Search the entries below for "elbow" and copy each matching line.

> [Supplied material]:
-=-=-=-=-

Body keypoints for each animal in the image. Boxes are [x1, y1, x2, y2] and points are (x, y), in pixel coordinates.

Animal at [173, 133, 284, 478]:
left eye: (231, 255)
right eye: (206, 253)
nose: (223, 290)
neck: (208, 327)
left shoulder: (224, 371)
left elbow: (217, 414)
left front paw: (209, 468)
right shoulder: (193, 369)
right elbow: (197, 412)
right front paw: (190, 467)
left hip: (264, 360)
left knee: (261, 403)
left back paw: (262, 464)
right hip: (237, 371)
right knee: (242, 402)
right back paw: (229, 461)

-=-=-=-=-

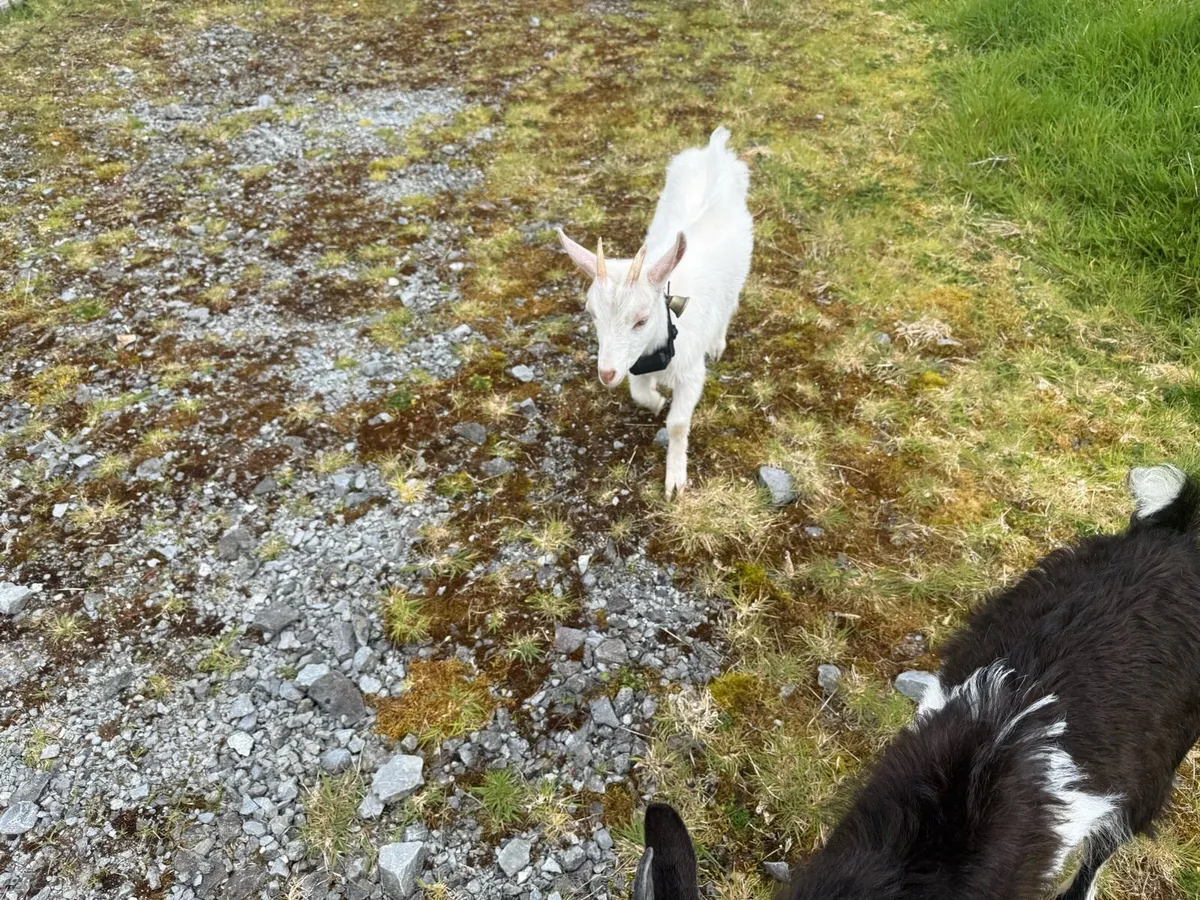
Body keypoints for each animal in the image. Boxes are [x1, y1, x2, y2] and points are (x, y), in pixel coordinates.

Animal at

-=-=-=-=-

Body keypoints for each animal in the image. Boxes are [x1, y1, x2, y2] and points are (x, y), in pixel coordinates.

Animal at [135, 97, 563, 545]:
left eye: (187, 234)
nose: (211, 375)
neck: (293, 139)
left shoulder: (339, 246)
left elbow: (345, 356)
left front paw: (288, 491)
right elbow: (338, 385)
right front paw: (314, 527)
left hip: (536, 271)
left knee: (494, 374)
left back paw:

-=-=-=-=-

> [Completed task]:
left elbow: (217, 414)
right elbow: (197, 412)
left elbow: (345, 356)
right elbow: (338, 385)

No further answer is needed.